Uma vez por semana, porém, este ambiente é transformado pela música. Os responsáveis são violeiros, cantores, flautistas, violinistas e até sanfoneiros, todos profissionais do Grupo Saracura.
O coletivo de músicos tem como missão a humanização dos hospitais, e ao se propor a essa tarefa, transforma não só as salas de internação, mas, principalmente, as relações ali construídas.
"Eu gosto quando eles tocam porque é o único momento que eu consigo perceber o que faz a minha menina sorrir. O que agrada mais e o que a incomoda. A partir daí, eu a entendo melhor."
O depoimento é de Daniela, mãe da Daphine, que está há nove meses internada na Ucine e ainda sem previsão de alta. Embalada ao som de "Galinha Pintadinha", a pequena acompanha tudo o que acontece com olhar atento e sobrancelhas expressivas.
As apresentações
Atualmente, o grupo visita nove hospitais e faz, em média, 60 apresentações mensais. O público varia entre crianças e adultos, filas do pronto socorro, salas de quimioterapia ou hemodiálise, alas de ortopedia e quartos de pacientes em recuperação. Para os músicos nada disso importa, desde que tenham pessoas que possam escutá-los. E, para eles, não há fatores limitadores para o ouvir.
"Já tocamos para crianças surdas e foi incrível a forma como elas sentiram o som. Porque o som mexe fisicamente, também, ao vibrar o ar. O corpo é um sensor por inteiro e ouve além da audição: o ar sai do limite de um corpo e toca o outro corpo em seu interior. A música, por si só, tem essa capacidade de acesso à memória afetiva em qualquer situação."
As palavras do flautista Danilo Sene fizeram todo o sentido ao acompanharmos a apresentação dos trovadores na UCINE: para os recém-nascidos, estímulos visuais, por exemplo, talvez não fossem capaz de afetá-los. Mas a música sim: ora acalma, ora agita, e isso é notável por meio da mudança dos sensores vitais, como o batimento cardíaco dos bebês.
O repertório é amplo e vai desde músicas atuais até as clássicas cantigas de roda, como explica Daniel Zacharias, sócio-fundador do grupo.
"Não temos restrições de músicas, desde que sejam melodias capazes de despertar sentimentos. O repertório também é montado junto com o público. Várias das músicas que tocamos hoje foram sugestões e pedidos de pacientes ou acompanhantes durante alguma visita."

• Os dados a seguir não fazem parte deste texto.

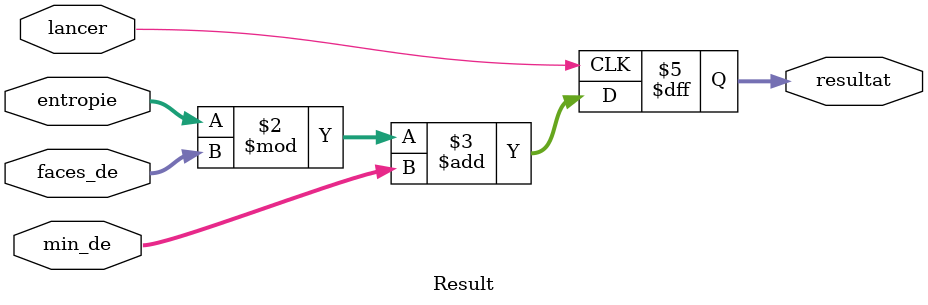
<source format=v>
module Result(lancer, entropie, min_de, faces_de, resultat);

input lancer;
input[6:0] entropie; // Nombre "aléatoire" (inconnu au moment du lancer)
input[6:0] min_de, faces_de;

output[6:0] resultat;
reg[6:0] resultat;

initial resultat <= 1;

always @(negedge lancer) begin
  resultat <= entropie % faces_de + min_de;
end

endmodule

</source>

O grande diferencial é mesmo a interpretação. Os integrantes do Saracura não economizam na criatividade na hora de adaptar o ritmo e a performance, seja de uma faixa clássica de Gilberto Gil ou de uma cantiga, como Alecrim Dourado.

O Saracura
É possível guardar boas lembranças da passagem por um hospital?
Com esta pergunta o coletivo se define como profissionais dispostos a disseminarcultura e arte para amenizar o estranhamento das crianças e seus acompanhantes nos períodos fora de casa.
Para fazer parte do grupo há uma etapa de adaptação e treinamento antes de qualquer apresentação.
O Saracura desenvolve semestralmente um programa de capacitação para os novos integrantes e o único pré-requisito é ser um músico profissional.
O programa é voltado para as dificuldades e cuidados envolvidos na atuação específica em unidades de saúde, além de estágios supervisionados e práticas musicais que visam a estimular e desenvolver o potencial de interação dos músicos dentro dos hospitais.
A logística e o financiamento são os grandes obstáculos do projeto. Hoje, eles são mantidos por contratos diretos com os hospitais particulares em que atuam.
Já nos hospitais públicos, a contratação se dá por meio de editais e leis de incentivo a cultura - estas últimas passíveis de modificações de acordo com as decisões governamentais. Por isso, o grupo também aceita contribuições de pessoas físicas e jurídicas, como explicado em seu site.